Pork And Vegetable Kebabs
|Pork loin||5 Ounce (140 Grams)|
|Eggplant||1 Small (2 Inches)|
|Leeks/1/2 onion bulb||1|
|Vegetable oil||3 Cup (48 tbs) (For Deep Frying)|
|Orange/Lemon||1 , sliced (For Garnish)|
|Worcestershire sauce||3 Tablespoon|
|Soy sauce||1 Tablespoon|
|Dried bread crumbs||1 Cup (16 tbs) (Fine Ones)|
1. Slice eggplant into 1/2-inch (1 1/2-cm) rounds and soak in cold water for 5 minutes. Pat dry with paper towel. Cut bell pepper into 4 pieces, leek into 1-inch (2 1/2 -cm) lengths (or quarter onion), and pork into 8 bite-sized pieces.
2. Mix SAUCE ingredients.
3. Make 4 skewers of pork and eggplant, and 4 skewers of pork, bell pepper, and leek. (Skewered foods should be touching.)
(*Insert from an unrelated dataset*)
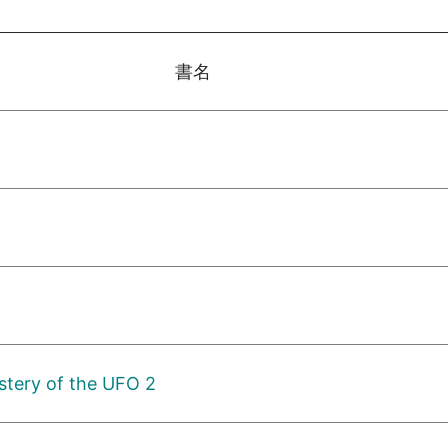
書名
tery of the UFO 2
4. Lay out BREADING ingredients. Sprinkle skewers with salt and pepper. Coat skewered foods with flour, egg-and-water mixture, and bread crumbs in that order.
5. Heat oil in a wok or skillet to medium deep-frying temperature (340°F/170°C). Deep-fry 4 skewers at one time, turning once, until pork is cooked and skewers are browned on both sides. Drain on absorbent paper.
6. If desired, wrap skewer ends in foil for easier handling when serving. Garnish serving platter with orange (or lemon) slices and serve with sauce as a dip (or pour over skewered food).